Graph-related preliminaries
-
An [undirected] graph is a tuple of vertices (V) and edges (E)
-
Vertices are any distinctive elements and edges are sets of two different vertices
-
e.g. ({v₀, v₁, v₂}, {{v₀, v₁}, {v₁, v₂}}) is an undirected graph
-
The degree of a vertex is defined as the number of edges containing the given vertex
-
e.g. In ({v₀, v₁, v₂}, {{v₀, v₁}, {v₁, v₂}}), deg(v₁) = 2 but deg(v₀) = 1.
-
A degree sequence is the monotonically decreasing sequence of degrees of vertices of a graph.
-
e.g. ({v₀, v₁, v₂}, {{v₀, v₁}, {v₁, v₂}}) has degree sequence (2, 1, 1)
-
An isomorphism between graph G₀ and G₁ is given if we can rename the vertices of G₀ such that G₁ is given
-
e.g. ({v₀, v₁, v₂}, {{v₀, v₁}, {v₁, v₂}}) is isomorphic to ({v₀, v₁, v₂}, {{v₀, v₂}, {v₁, v₂}})
-
e.g. ({v₀, v₁, v₂}, {{v₀, v₁}}) is not isomorphic to ({v₀, v₁, v₂}, {{v₀, v₂}, {v₁, v₂}})
Claim
Two graphs are isomorphic if and only if their degree sequences are equal.
Result
This counterexample shows that two graphs can have the same degree sequence, but are non-isomorphic. The common degree sequence is (3, 2, 2, 2, 2, 1, 1, 1).
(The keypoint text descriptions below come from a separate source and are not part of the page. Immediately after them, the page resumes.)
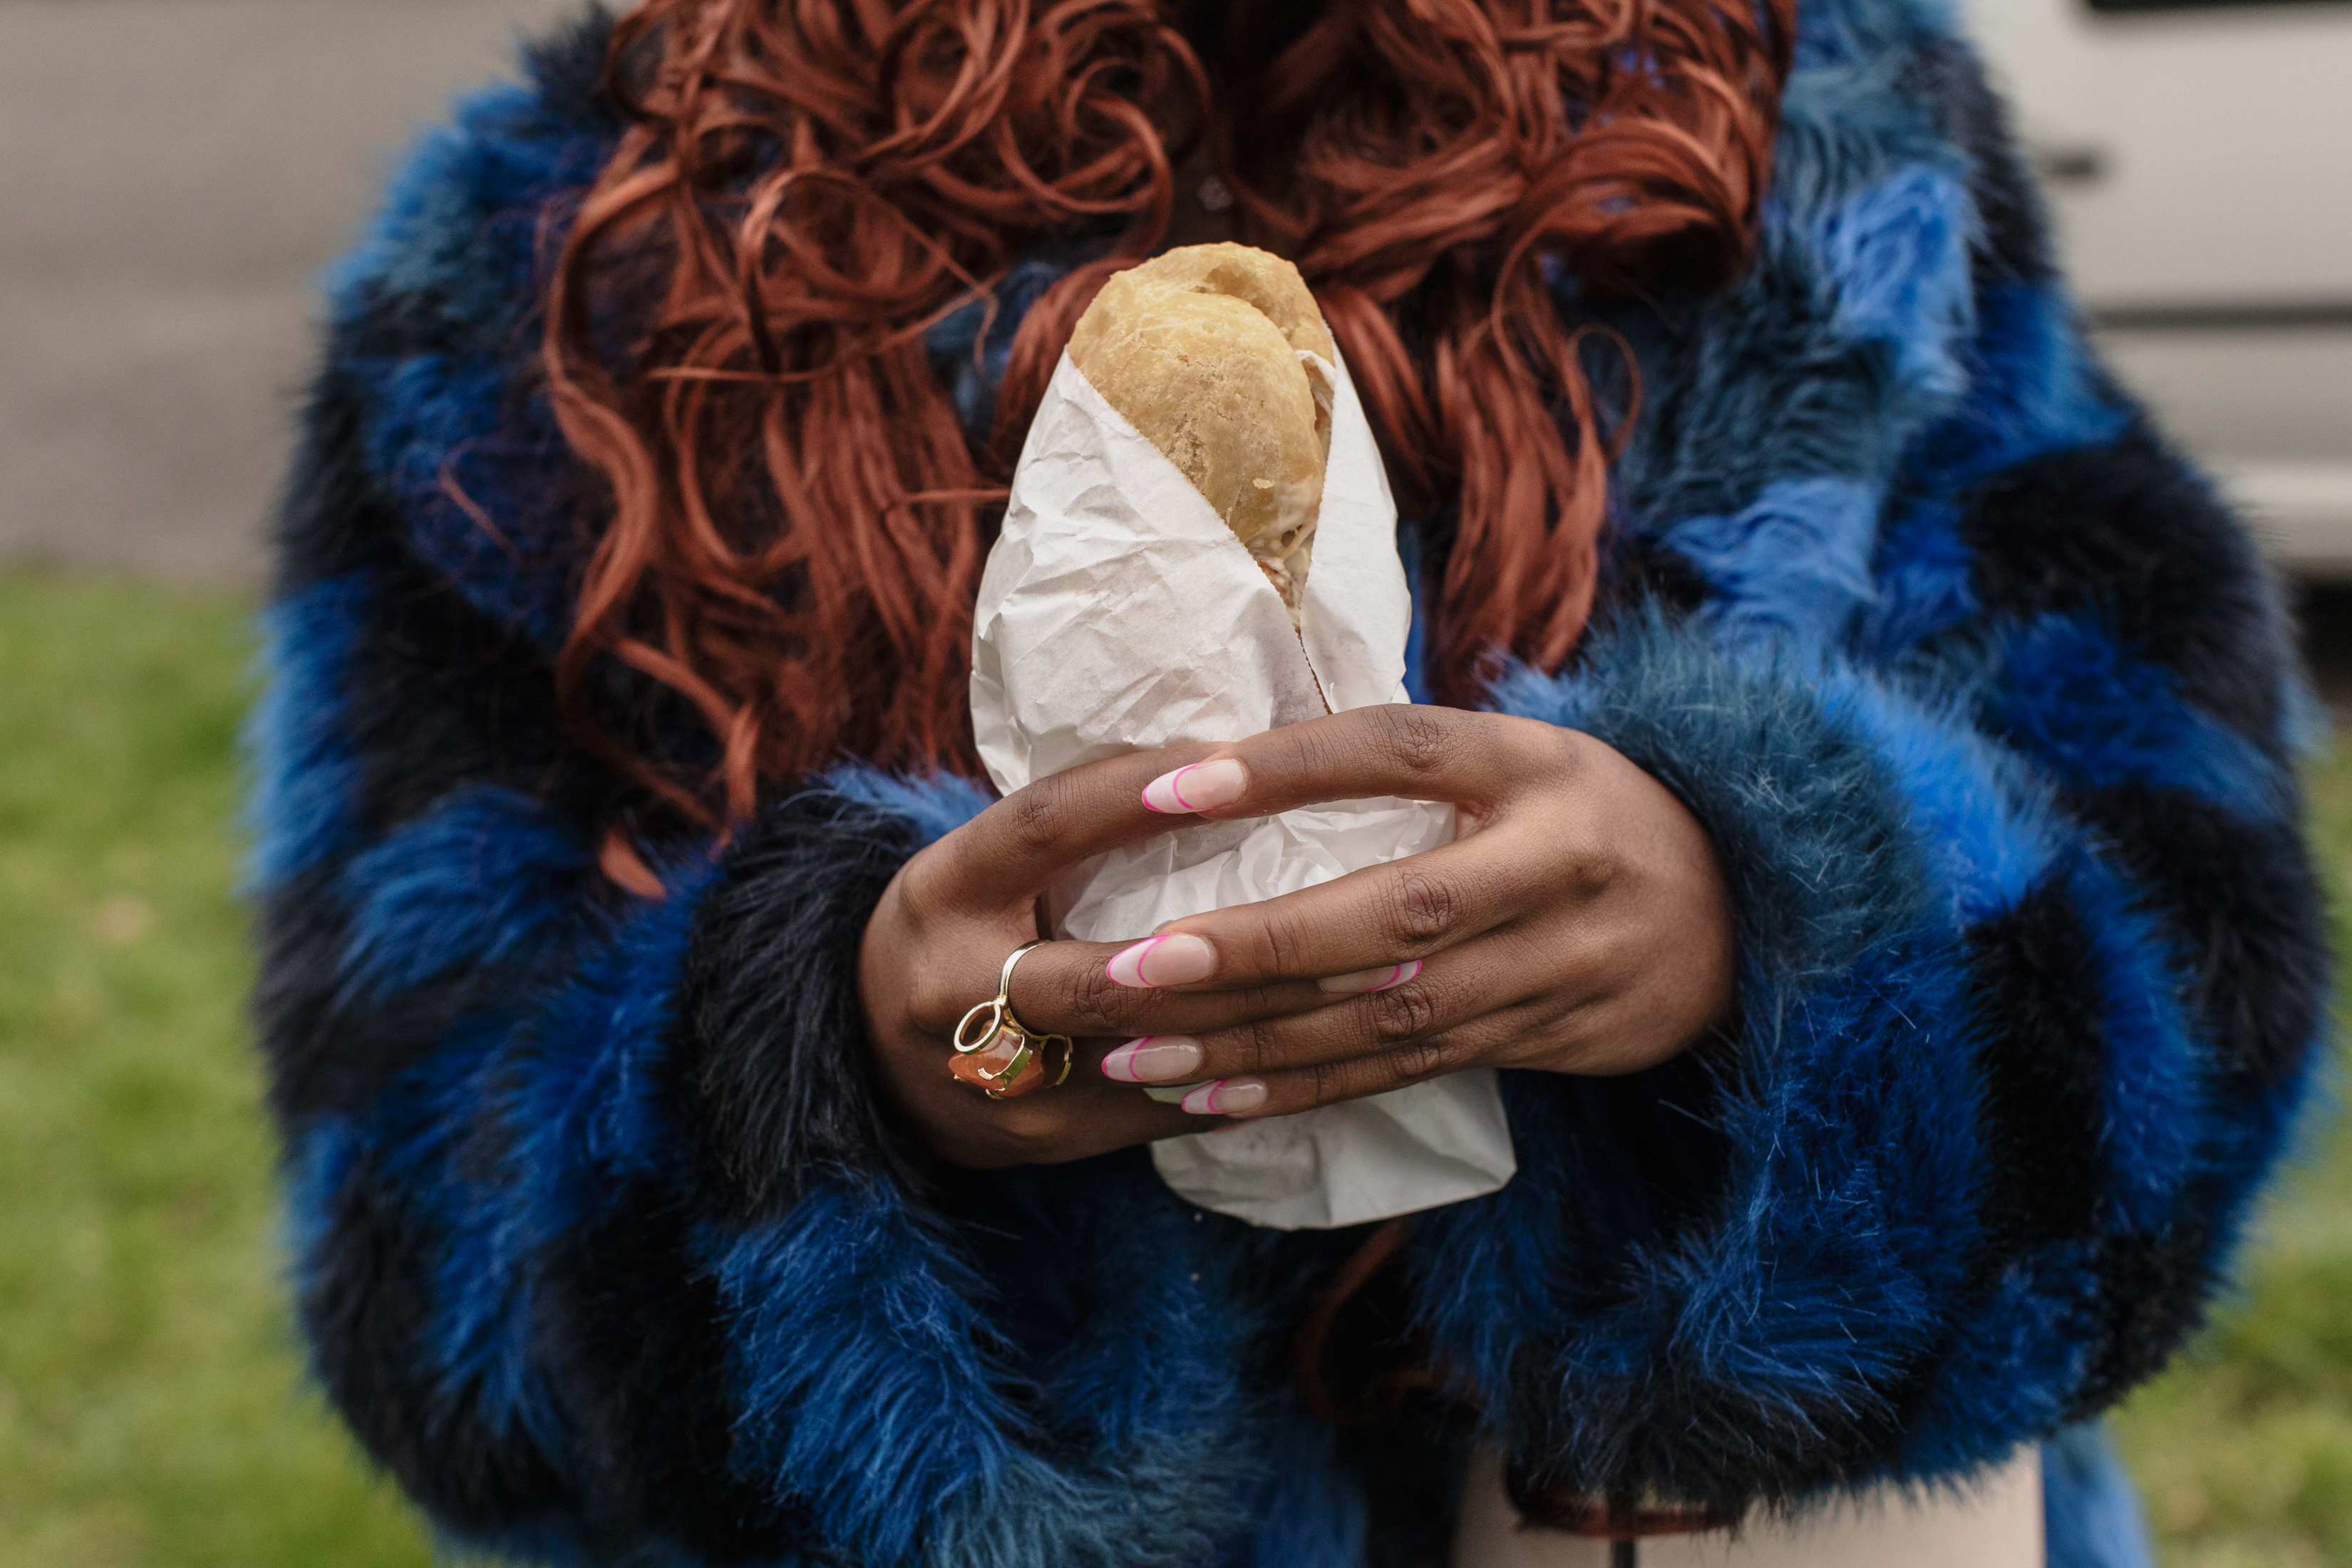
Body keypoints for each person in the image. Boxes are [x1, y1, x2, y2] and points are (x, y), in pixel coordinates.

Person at [249, 1, 2326, 1564]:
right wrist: (829, 1079)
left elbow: (2186, 954)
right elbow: (426, 1256)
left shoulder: (1809, 133)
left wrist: (1772, 918)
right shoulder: (559, 261)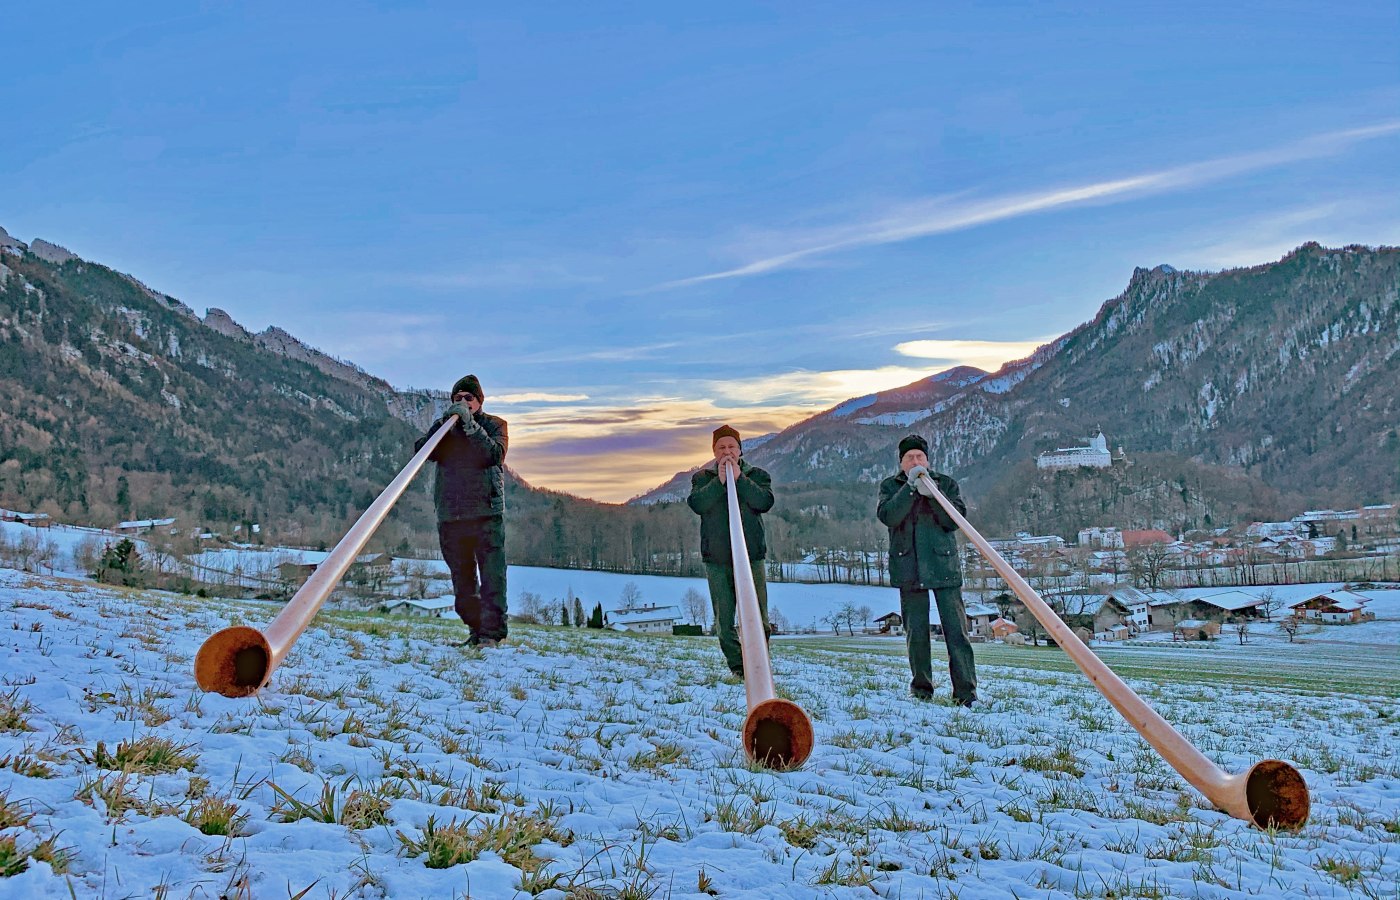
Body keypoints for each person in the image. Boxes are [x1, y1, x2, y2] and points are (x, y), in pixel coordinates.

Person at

One violating property of isomorphism is recognizable if you consider the neighbors of the vertex with degree 3. On the top, we have one neighbor of degree 1. On the bottom, we have two neighbors of degree 1. This difference yields non-isomorphism. Trivially, this example can be found on Wikipedia.
On the other hand: If a graph is isomorphic, we can apply the relabelling to retrieve the same graph. Obviously the degree sequence of two equivalent graphs are the same.
In conclusion: isomorphism ⇒ equal degree sequences. equal degree sequences ⤃ isomorphism.
Variable renaming checks are impossible?
Does this mean perfect variable renaming checks are impossible? No, we only considered one characterization of a graph (its degree sequence). I thought of this one, because it can be applied so universally. But there are many other properties as well.
Maybe “variable renaming” is actually characterized by graph isomorphism already. In this case, we are looking for detection of isomorphism between two graphs which is a well-known problem. And at this point, I have not thought about the original problem, I want to solve, hard enough.